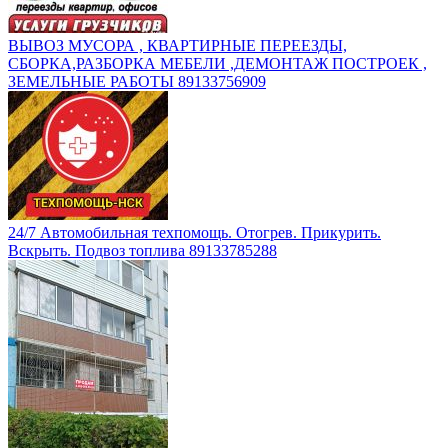
ВЫВОЗ МУСОРА , КВАРТИРНЫЕ ПЕРЕЕЗДЫ,
СБОРКА,РАЗБОРКА МЕБЕЛИ ,ДЕМОНТАЖ ПОСТРОЕК ,
ЗЕМЕЛЬНЫЕ РАБОТЫ 89133756909
24/7 Автомобильная техпомощь. Отогрев. Прикурить.
Вскрыть. Подвоз топлива 89133785288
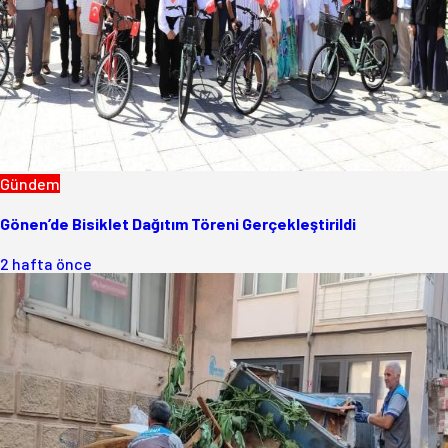
Gündem
Gönen’de Bisiklet Dağıtım Töreni Gerçekleştirildi
2 hafta önce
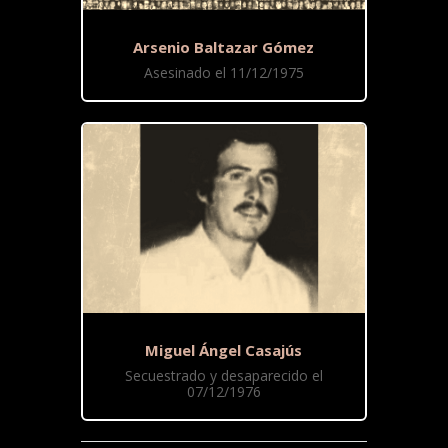
Arsenio Baltazar Gómez
Asesinado el 11/12/1975
Miguel Ángel Casajús
Secuestrado y desaparecido el
07/12/1976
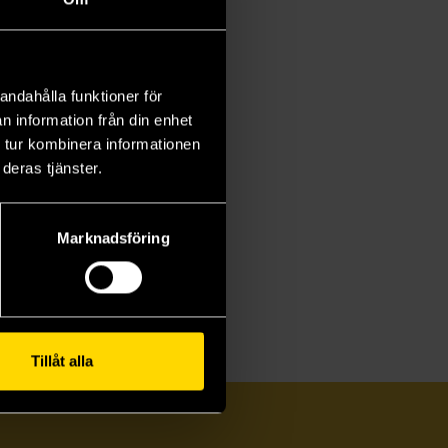
andahålla funktioner för
n information från din enhet
 tur kombinera informationen
deras tjänster.
Marknadsföring
Tillåt alla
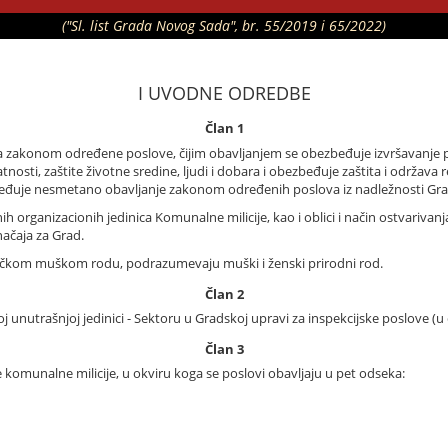
("Sl. list Grada Novog Sada", br. 55/2019 i 65/2022)
I UVODNE ODREDBE
Član 1
 zakonom određene poslove, čijim obavljanjem se obezbeđuje izvršavanje p
osti, zaštite životne sredine, ljudi i dobara i obezbeđuje zaštita i održava r
ezbeđuje nesmetano obavljanje zakonom određenih poslova iz nadležnosti Grad
rganizacionih jedinica Komunalne milicije, kao i oblici i način ostvarivanj
ačaja za Grad.
atičkom muškom rodu, podrazumevaju muški i ženski prirodni rod.
Član 2
j unutrašnjoj jedinici - Sektoru u Gradskoj upravi za inspekcijske poslove (u
Član 3
 komunalne milicije, u okviru koga se poslovi obavljaju u pet odseka:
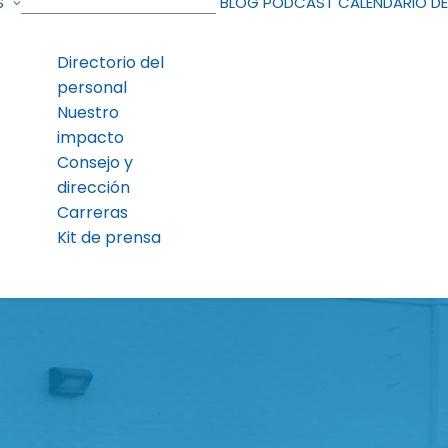
S
BLOG
PODCAST
CALENDARIO D
Directorio del
personal
Nuestro
impacto
Consejo y
dirección
Carreras
Kit de prensa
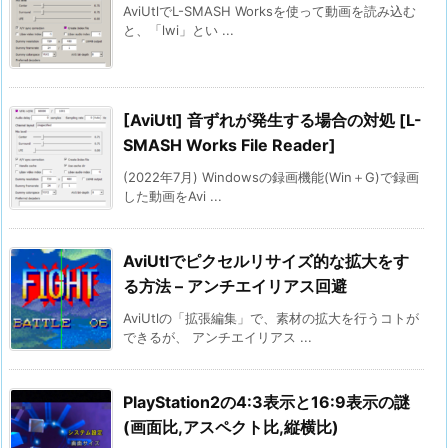
AviUtlでL-SMASH Worksを使って動画を読み込む
と、「lwi」とい ...
[AviUtl] 音ずれが発生する場合の対処 [L-
SMASH Works File Reader]
(2022年7月) Windowsの録画機能(Win＋G)で録画
した動画をAvi ...
AviUtlでピクセルリサイズ的な拡大をす
る方法 – アンチエイリアス回避
AviUtlの「拡張編集」で、素材の拡大を行うコトが
できるが、 アンチエイリアス ...
PlayStation2の4:3表示と16:9表示の謎
(画面比,アスペクト比,縦横比)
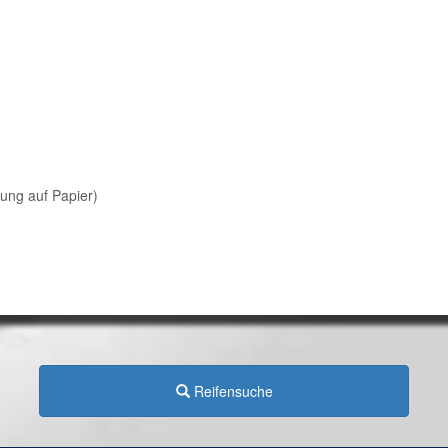
lung auf Papier)
Reifensuche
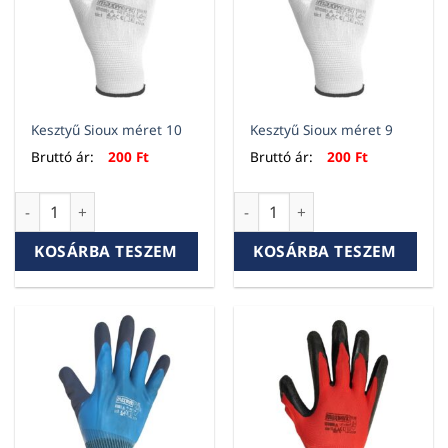
Kesztyű Sioux méret 10
Kesztyű Sioux méret 9
Bruttó ár:
200
Ft
Bruttó ár:
200
Ft
Kesztyű Sioux méret 10 mennyiség
Kesztyű Sioux méret 9 menny
KOSÁRBA TESZEM
KOSÁRBA TESZEM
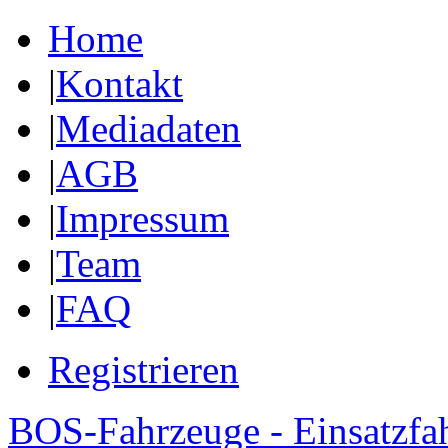
Home
|
Kontakt
|
Mediadaten
|
AGB
|
Impressum
|
Team
|
FAQ
Registrieren
BOS-Fahrzeuge - Einsatzfa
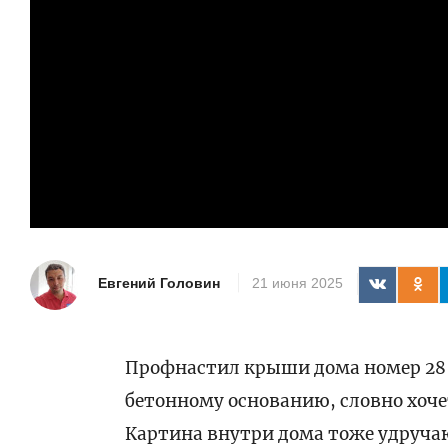
Евгений Головин
21 июня 2025
Профнастил крыши дома номер 28 н
бетонному основанию, словно хочет
Картина внутри дома тоже удручаю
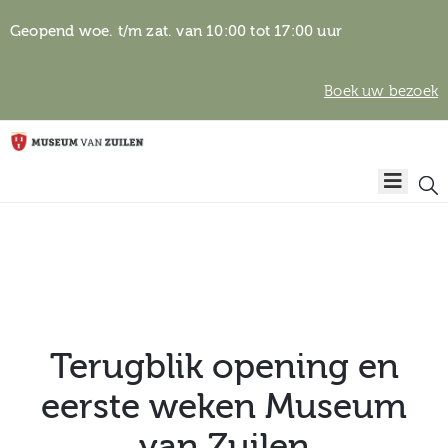
Geopend woe. t/m zat. van 10:00 tot 17:00 uur
Boek uw bezoek
Privacyverklaring
Home
Algemene
voorwaarden
Auteursrechten
Plan
& beeldgebruik
uw
bezoek
Terugblik opening en
eerste weken Museum
Over het
van Zuilen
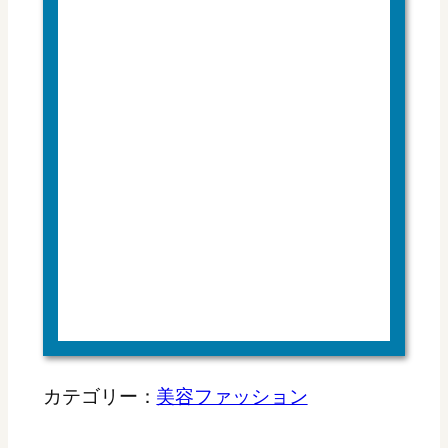
カテゴリー：
美容ファッション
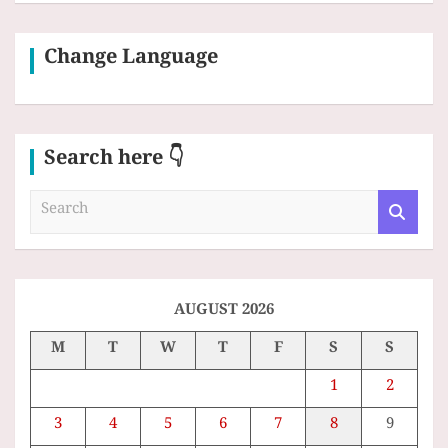
Change Language
Search here 👇
S
e
a
r
c
h
AUGUST 2026
M
T
W
T
F
S
S
1
2
3
4
5
6
7
8
9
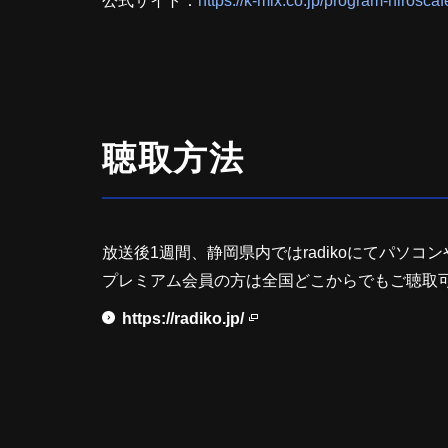
公式サイト：
https://k-mix.co.jp/program-hiroscaf
聴取方法
放送後1週間、静岡県内ではradikoにてパソ
プレミアム会員の方は全国どこからでもご聴取
https://radiko.jp/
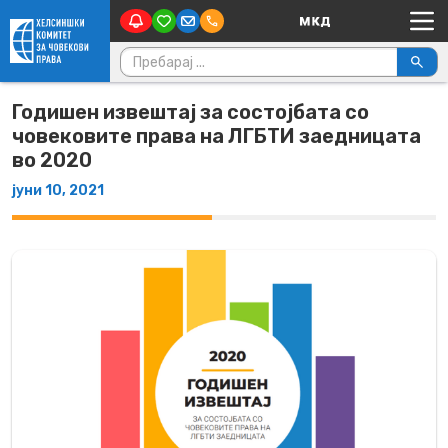
Main Navigation
Skip to content
Пребарувај за:
Годишен извештај за состојбата со
човековите права на ЛГБТИ заедницата
во 2020
јуни 10, 2021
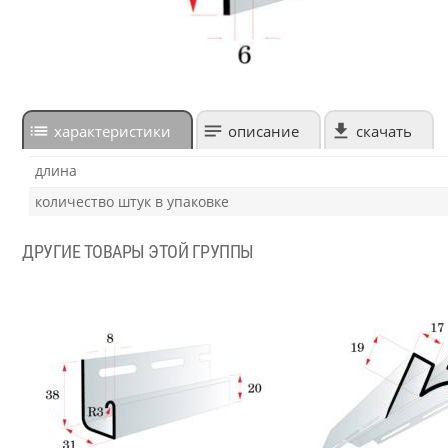
характеристики
описание
скачать
длина
количество штук в упаковке
ДРУГИЕ ТОВАРЫ ЭТОЙ ГРУППЫ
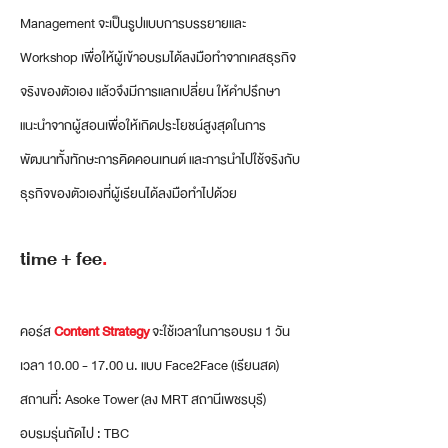
Management จะเป็นรูปแบบการบรรยายและ
Workshop เพื่อให้ผู้เข้าอบรมได้ลงมือทำจากเคสธุรกิจ
จริงของตัวเอง แล้วจึงมีการแลกเปลี่ยน ให้คำปรึกษา
แนะนำจากผู้สอนเพื่อให้เกิดประโยชน์สูงสุดในการ
พัฒนาทั้งทักษะการคิดคอนเทนต์ และการนำไปใช้จริงกับ
ธุรกิจของตัวเองที่ผู้เรียนได้ลงมือทำไปด้วย
time + fee
.
คอร์ส
Content Strategy
จะใช้เวลาในการอบรม 1 วัน
เวลา
10.00 - 17.00
น. แบบ Face2Face (เรียนสด)
สถานที่: Asoke Tower (ลง MRT สถานีเพชรบุรี)
อบรมรุ่นถัดไป : TBC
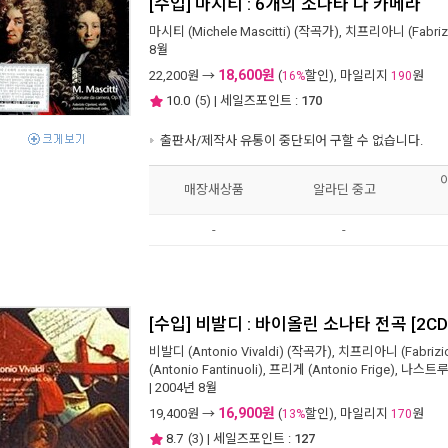
[수입] 마시티 : 6개의 소나타 다 카메라
마시티 (Michele Mascitti)
(작곡가),
치프리아니 (Fabrizio
8월
18,600원
22,200
원 →
(
할인), 마일리지
원
16%
190
10.0
(
5
) | 세일즈포인트 :
170
출판사/제작사 유통이 중단되어 구할 수 없습니다.
매장새상품
알라딘 중고
-
-
[수입] 비발디 : 바이올린 소나타 전곡 [2CD
비발디 (Antonio Vivaldi)
(작곡가),
치프리아니 (Fabrizio 
(Antonio Fantinuoli)
,
프리게 (Antonio Frige)
,
나스트루치 
| 2004년 8월
16,900원
19,400
원 →
(
할인), 마일리지
원
13%
170
8.7
(
3
) | 세일즈포인트 :
127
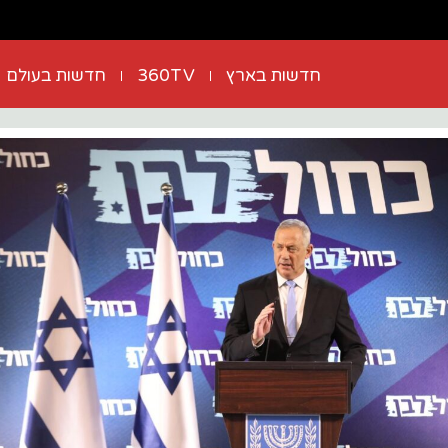
חדשות בארץ
360TV
חדשות בעולם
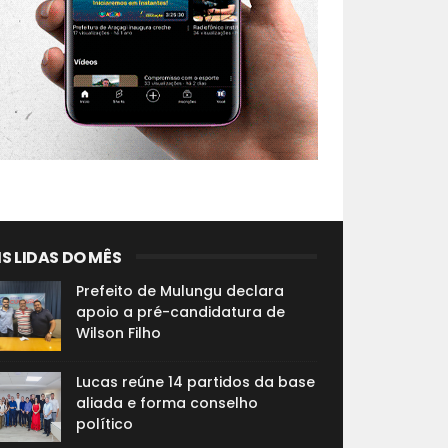
S LIDAS DO MÊS
Prefeito de Mulungu declara
apoio a pré-candidatura de
Wilson Filho
Lucas reúne 14 partidos da base
aliada e forma conselho
político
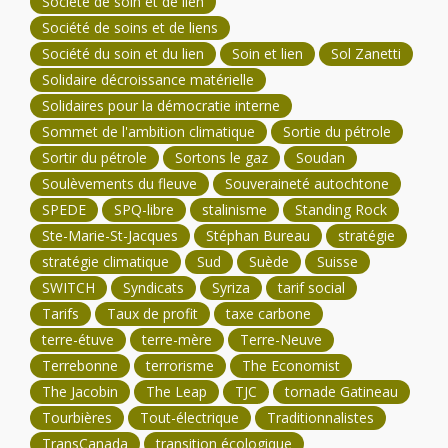
Société de soin et de lien
Société de soins et de liens
Société du soin et du lien
Soin et lien
Sol Zanetti
Solidaire décroissance matérielle
Solidaires pour la démocratie interne
Sommet de l'ambition climatique
Sortie du pétrole
Sortir du pétrole
Sortons le gaz
Soudan
Soulèvements du fleuve
Souveraineté autochtone
SPEDE
SPQ-libre
stalinisme
Standing Rock
Ste-Marie-St-Jacques
Stéphan Bureau
stratégie
stratégie climatique
Sud
Suède
Suisse
SWITCH
Syndicats
Syriza
tarif social
Tarifs
Taux de profit
taxe carbone
terre-étuve
terre-mère
Terre-Neuve
Terrebonne
terrorisme
The Economist
The Jacobin
The Leap
TJC
tornade Gatineau
Tourbières
Tout-électrique
Traditionnalistes
TransCanada
transition écologique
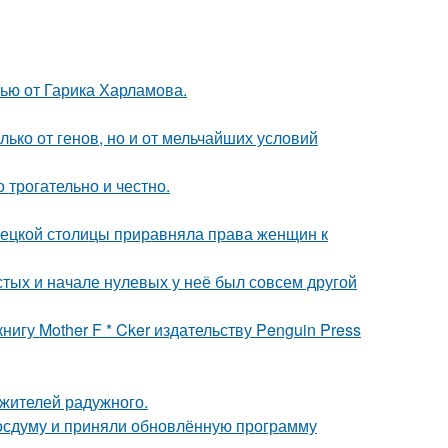
ью от Гарика Харламова.
ько от генов, но и от мельчайших условий
о трогательно и честно.
мецкой столицы приравняла права женщин к
стых и начале нулевых у неё был совсем другой
игу Mother F * Cker издательству Penguin Press
 жителей радужного.
осдуму и приняли обновлённую программу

————————

ASSIGNMENT
Arrange every line of text from the data above as a single numbered list, leaving out blank lines and the picture markers.

FINISHED TASK
1. ВЫВОЗ МУСОРА , КВАРТИРНЫЕ ПЕРЕЕЗДЫ,
2. СБОРКА,РАЗБОРКА МЕБЕЛИ ,ДЕМОНТАЖ ПОСТРОЕК ,
3. ЗЕМЕЛЬНЫЕ РАБОТЫ 89133756909
4. 24/7 Автомобильная техпомощь. Отогрев. Прикурить.
5. Вскрыть. Подвоз топлива 89133785288
6. Gündem
7. Gönen’de Bisiklet Dağıtım Töreni Gerçekleştirildi
8. 2 hafta önce
9. Arsenio Baltazar Gómez
10. Asesinado el 11/12/1975
11. Miguel Ángel Casajús
12. Secuestrado y desaparecido el
13. 07/12/1976
14. andahålla funktioner för
15. n information från din enhet
16.  tur kombinera informationen
17. deras tjänster.
18. Marknadsföring
19. Tillåt alla
20. ("Sl. list Grada Novog Sada", br. 55/2019 i 65/2022)
21. I UVODNE ODREDBE
22. Član 1
23.  zakonom određene poslove, čijim obavljanjem se obezbeđuje izvršavanje p
24. osti, zaštite životne sredine, ljudi i dobara i obezbeđuje zaštita i održava r
25. ezbeđuje nesmetano obavljanje zakonom određenih poslova iz nadležnosti Grad
26. rganizacionih jedinica Komunalne milicije, kao i oblici i način ostvarivanj
27. ačaja za Grad.
28. atičkom muškom rodu, podrazumevaju muški i ženski prirodni rod.
29. Član 2
30. j unutrašnjoj jedinici - Sektoru u Gradskoj upravi za inspekcijske poslove (u
31. Član 3
32.  komunalne milicije, u okviru koga se poslovi obavljaju u pet odseka:
33. S
34. BLOG
35. PODCAST
36. CALENDARIO D
37. Directorio del
38. personal
39. Nuestro
40. impacto
41. Consejo y
42. dirección
43. Carreras
44. Kit de prensa
45. AviUtlでL-SMASH Worksを使って動画を読み込む
46. と、「lwi」とい ...
47. [AviUtl] 音ずれが発生する場合の対処 [L-
48. SMASH Works File Reader]
49. (2022年7月) Windowsの録画機能(Win＋G)で録画
50. した動画をAvi ...
51. AviUtlでピクセルリサイズ的な拡大をす
52. る方法 – アンチエイリアス回避
53. AviUtlの「拡張編集」で、素材の拡大を行うコトが
54. できるが、 アンチエイリアス ...
55. PlayStation2の4:3表示と16:9表示の謎
56. (画面比,アスペクト比,縦横比)
57. lung auf Papier)
58. Reifensuche
59. Kesztyű Sioux méret 10
60. Kesztyű Sioux méret 9
61. Bruttó ár:
62. 200
63. Ft
64. Bruttó ár:
65. 200
66. Ft
67. Kesztyű Sioux méret 10 mennyiség
68. Kesztyű Sioux méret 9 menny
69. KOSÁRBA TESZEM
70. KOSÁRBA TESZEM
71. Home
72. |
73. Kontakt
74. |
75. Mediadaten
76. |
77. AGB
78. |
79. Impressum
80. |
81. Team
82. |
83. FAQ
84. Registrieren
85. BOS-Fahrzeuge - Einsatzfa
86. Евгений Головин
87. 21 июня 2025
88. Профнастил крыши дома номер 28 н
89. бетонному основанию, словно хочет
90. Картина внутри дома тоже удручаю
91. Geopend woe. t/m zat. van 10:00 tot 17:00 uur
92. Boek uw bezoek
93. Privacyverklaring
94. Home
95. Algemene
96. voorwaarden
97. Auteursrechten
98. Plan
99. & beeldgebruik
100. uw
101. bezoek
102. Terugblik opening en
103. eerste weken Museum
104. Over het
105. van Zuilen
106. カテゴリー：
107. 美容ファッション
108. Change Language
109. Search here 👇
110. S
111. e
112. a
113. r
114. c
115. h
116. AUGUST 2026
117. M
118. T
119. W
120. T
121. F
122. S
123. S
124. 1
125. 2
126. 3
127. 4
128. 5
129. 6
130. 7
131. 8
132. 9
133. 公式サイト：
134. https://k-mix.co.jp/program-hiroscaf
135. 聴取方法
136. 放送後1週間、静岡県内ではradikoにてパソ
137. プレミアム会員の方は全国どこからでもご聴取
138. https://radiko.jp/
139. Main Navigation
140. Skip to content
141. Пребарувај за:
142. Годишен извештај за состојбата со
143. човековите права на ЛГБТИ заедницата
144. во 2020
145. јуни 10, 2021
146. характеристики
147. описание
148. скачать
149. длина
150. количество штук в упаковке
151. ДРУГИЕ ТОВАРЫ ЭТОЙ ГРУППЫ
152. Management จะเป็นรูปแบบการบรรยายและ
153. Workshop เพื่อให้ผู้เข้าอบรมได้ลงมือทำจากเคสธุรกิจ
154. จริงของตัวเอง แล้วจึงมีการแลกเปลี่ยน ให้คำปรึกษา
155. แนะนำจากผู้สอนเพื่อให้เกิดประโยชน์สูงสุดในการ
156. พัฒนาทั้งทักษะการคิดคอนเทนต์ และการนำไปใช้จริงกับ
157. ธุรกิจของตัวเองที่ผู้เรียนได้ลงมือทำไปด้วย
158. time + fee
159. .
160. คอร์ส
161. Content Strategy
162. จะใช้เวลาในการอบรม 1 วัน
163. เวลา
164. 10.00 - 17.00
165. น. แบบ Face2Face (เรียนสด)
166. สถานที่: Asoke Tower (ลง MRT สถานีเพชรบุรี)
167. อบรมรุ่นถัดไป : TBC
168. [수입] 마시티 : 6개의 소나타 다 카메라
169. 마시티 (Michele Mascitti)
170. (작곡가),
171. 치프리아니 (Fabrizio
172. 8월
173. 18,600원
174. 22,200
175. 원 →
176. (
177. 할인), 마일리지
178. 원
179. 16%
180. 190
181. 10.0
182. (
183. 5
184. ) | 세일즈포인트 :
185. 170
186. 출판사/제작사 유통이 중단되어 구할 수 없습니다.
187. 매장새상품
188. 알라딘 중고
189. -
190. -
191. [수입] 비발디 : 바이올린 소나타 전곡 [2CD
192. 비발디 (Antonio Vivaldi)
193. (작곡가),
194. 치프리아니 (Fabrizio 
195. (Antonio Fantinuoli)
196. ,
197. 프리게 (Antonio Frige)
198. ,
199. 나스트루치 
200. | 2004년 8월
201. 16,900원
202. 19,400
203. 원 →
204. (
205. 할인), 마일리지
206. 원
207. 13%
208. 170
209. 8.7
210. (
211. 3
212. ) | 세일즈포인트 :
213. 127
214. חדשות בארץ
215. 360TV
216. חדשות בעולם
217. S LIDAS DO MÊS
218. Prefeito de Mulungu declara
219. apoio a pré-candidatura de
220. Wilson Filho
221. Lucas reúne 14 partidos da base
222. aliada e forma conselho
223. político
224. Société de soin et de lien
225. Société de soins et de liens
226. Société du soin et du lien
227. Soin et lien
228. Sol Zanetti
229. Solidaire décroissance matérielle
230. Solidaires pour la démocratie interne
231. Sommet de l'ambition climatique
232. Sortie du pétrole
233. Sortir du pétrole
234. Sortons le gaz
235. Soudan
236. Soulèvements du fleuve
237. Souveraineté autochtone
238. SPEDE
239. SPQ-libre
240. stalinisme
241. Standing Rock
242. Ste-Marie-St-Jacques
243. Stéphan Bureau
244. stratégie
245. stratégie climatique
246. Sud
247. Suède
248. Suisse
249. SWITCH
250. Syndicats
251. Syriza
252. tarif social
253. Tarifs
254. Taux de profit
255. taxe carbone
256. terre-étuve
257. terre-mère
258. Terre-Neuve
259. Terrebonne
260. terrorisme
261. The Economist
262. The Jacobin
263. The Leap
264. TJC
265. tornade Gatineau
266. Tourbières
267. Tout-électrique
268. Traditionnalistes
269. TransCanada
270. transition écologique
271. ью от Гарика Харламова.
272. ько от генов, но и от мельчайших условий
273. о трогательно и честно.
274. мецкой столицы приравняла права женщин к
275. стых и начале нулевых у неё был совсем другой
276. игу Mother F * Cker издательству Penguin Press
277.  жителей радужного.
278. осдуму и приняли обновлённую программу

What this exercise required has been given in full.